Et tandis que l'armée israélienne et les colons religieux ou d'extrême droite poursuivent une politique de répression sanglante en Cisjordanie et à Gaza, c'est Sharon qui se retrouve en situation de former un gouvernement d'union nationale. Celui-ci ne diffère guère de la formule qu'avait proposée Barak, y compris dans ses composantes, Barak y ayant obtenu dans un premier temps le ministère de la Défense et la place de numéro deux à côté de Sharon.

Barak a fini par céder cette place à un ancien ténor travailliste, Shimon Peres. Mais cela tient d'abord aux réglements de comptes entre politiciens au sein même de ce parti. Certains ex-ministres de Barak ont déclaré que le Parti Travailliste "perdrait son âme" en participant à une coalition dirigée par Sharon, mais n'ont guère été suivis. Au sein du parti lui-même, 70 % des 1700 membres du comité central travailliste ont voté pour rejoindre le cabinet Sharon. Quant à l'opinion publique, israélienne et surtout palestinienne, elle a sans doute bien du mal à voir quelle "âme" le Parti Travailliste pourrait bien avoir encore à perdre.

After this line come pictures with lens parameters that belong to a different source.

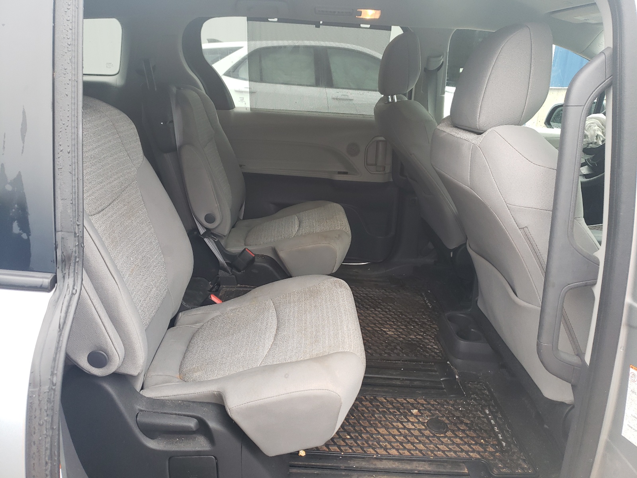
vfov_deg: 53.1
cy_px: 239
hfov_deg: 67.3
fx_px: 478
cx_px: 318
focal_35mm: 26
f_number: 1.5
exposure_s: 1/120
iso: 69
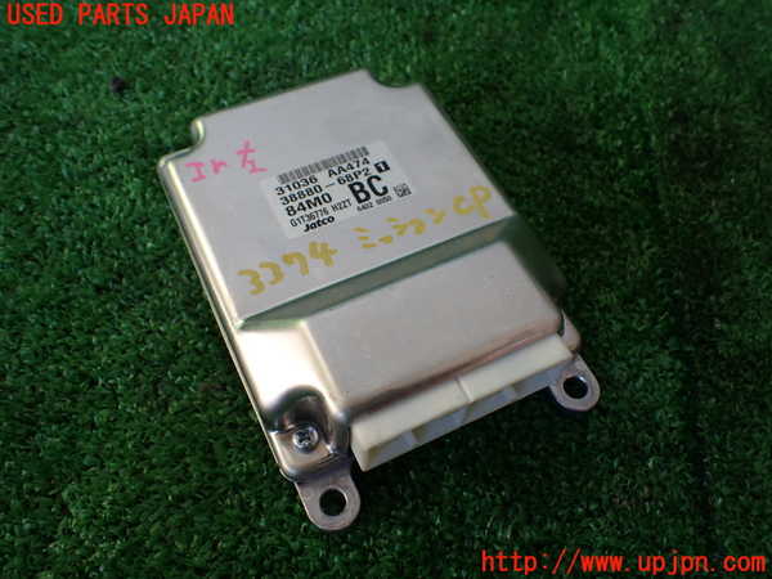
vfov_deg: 46.8
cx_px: 386
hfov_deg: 60.0
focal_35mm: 30
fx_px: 669
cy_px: 290
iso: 125
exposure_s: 1/125
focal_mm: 5.4
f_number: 2.3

Qui a oublié que le Parti Travailliste a déjà participé à des gouvernements d'union nationale, y compris sous la droite ? En 1986, Peres devint pour plusieurs années l'adjoint du Premier ministre de droite Itzhak Shamir, quand la politique des dirigeants israéliens venait de provoquer la première Intifada en Cisjordanie et à Gaza.

Quant à Sharon qui couvrit, comme ministre de la Défense, le massacre de milliers de Palestiniens dans les camps de Sabra et Chatila durant l'invasion du Liban par l'armée israélienne en 1982, les dirigeants travaillistes qui refusent d'entrer dans son cabinet en invoquant ses crimes, ne manquent pas d'hypocrisie, eux qui l'auraient accepté dans un gouvernement dirigé par un Barak qui n'a jamais caché entretenir des relations amicales avec ce bourreau.

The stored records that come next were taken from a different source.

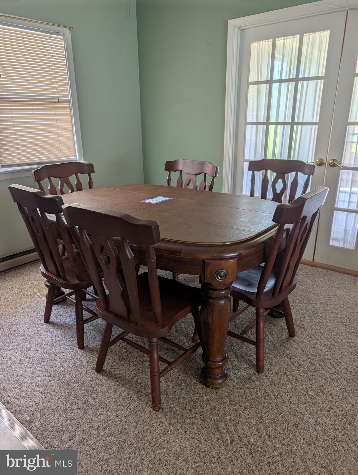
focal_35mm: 24
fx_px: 330
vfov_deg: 71.5
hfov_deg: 56.9
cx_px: 179
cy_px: 238
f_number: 1.68
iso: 21
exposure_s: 1/136
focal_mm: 6.9
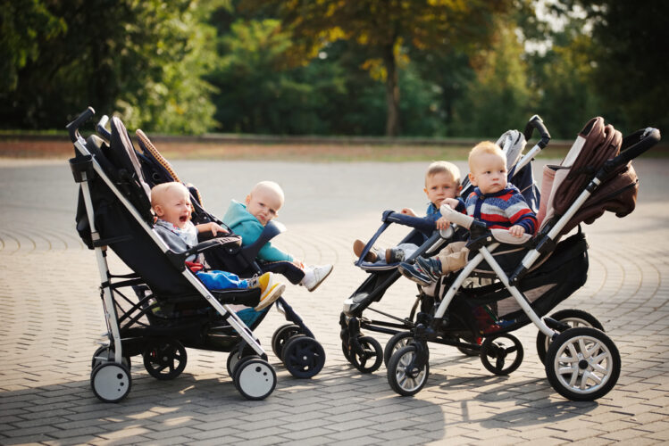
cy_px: 223
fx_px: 1952
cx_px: 334
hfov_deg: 19.4
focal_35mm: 105
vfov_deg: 13.1
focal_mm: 105
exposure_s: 1/640
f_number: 4
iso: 160
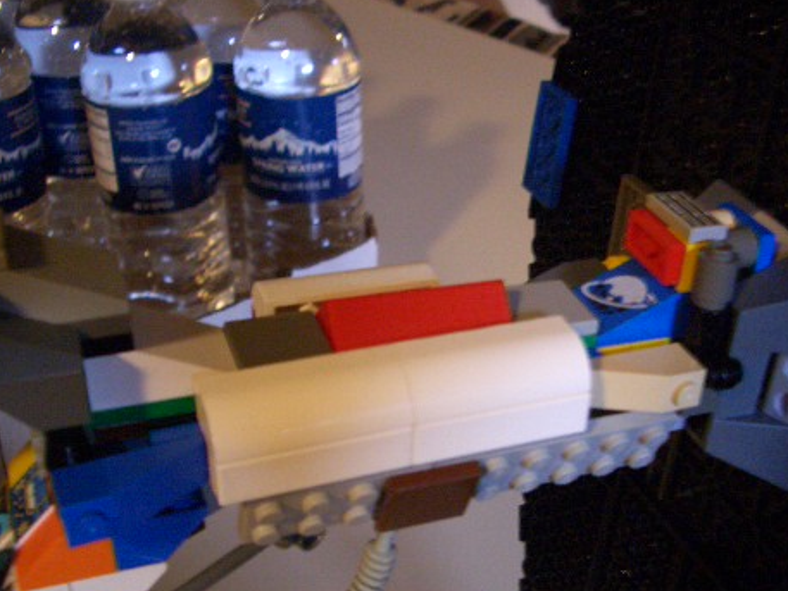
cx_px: 481
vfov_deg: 29.4
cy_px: 403
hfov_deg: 38.7
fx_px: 1116
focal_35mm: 49
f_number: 2.6
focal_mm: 5.8
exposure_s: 1/8
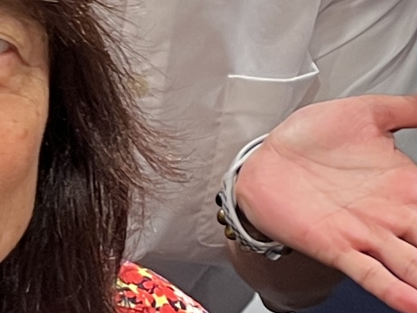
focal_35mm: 199
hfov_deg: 9.8
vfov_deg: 7.5
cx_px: 446
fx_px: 2397
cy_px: 71
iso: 125
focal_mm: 5.7
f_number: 1.5
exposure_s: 1/50
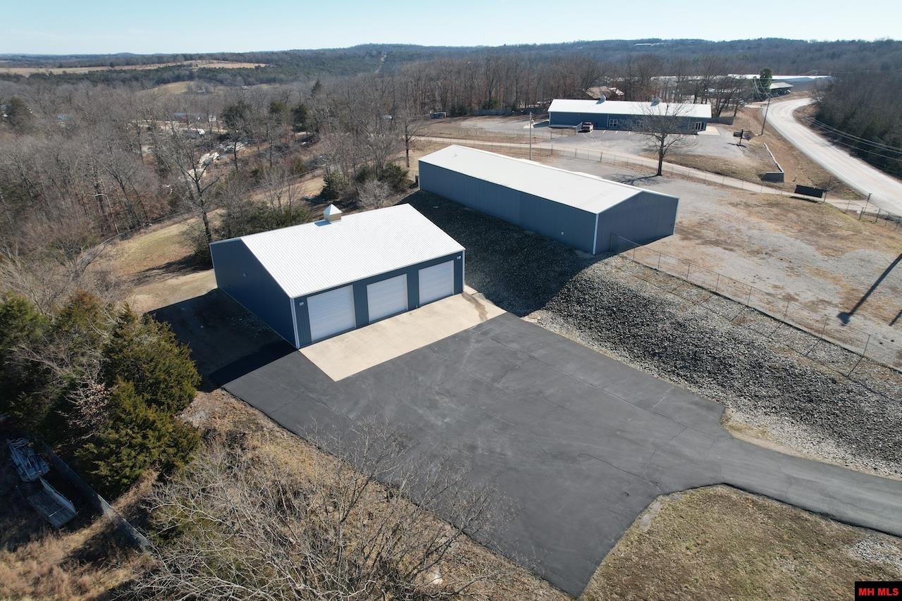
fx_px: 551
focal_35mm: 22
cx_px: 451
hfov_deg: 78.6
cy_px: 300
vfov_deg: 57.2
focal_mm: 8.38
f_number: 2.8
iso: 200
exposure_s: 1/250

Leurs prétendus états d'âme pourraient prêter à sourire s'ils ne recouvraient la réalité de calculs politiciens et surtout de la poursuite de l'oppression du peuple palestinien. Car enfin, c'est Barak qui, élu pour faire la paix, a fait traîner en longueur les pourparlers avec les Palestiniens, tout en poursuivant la colonisation des territoires. C'est lui qui ensuite a lancé une nouvelle vague de répression dans les territoires occupés. C'est lui et ses ministres qui ont fait boucler militairement ces territoires depuis cinq mois, en asphyxiant littéralement la population palestinienne. Cela avec pour résultat qu'un tiers de la population de Cisjordanie et de Gaza ne survit qu'avec un revenu de deux dollars par jour, comme vient de le reconnaître l'ONU !

Si Sharon vient de prendre la suite, c'est moins en tant qu'adversaire de Barak qu'en continuateur d'une politique qui enferme la population israélienne dans un ghetto avec des dirigeants, de gauche comme de droite, qui ne lui laissent comme perspective que de vivre en permanence sur le pied de guerre. Le sionisme prétendait libérer le peuple juif ; il n'a réussi qu'à jeter la population israélienne dans une impasse sanglante pour elle-même comme pour ses voisins.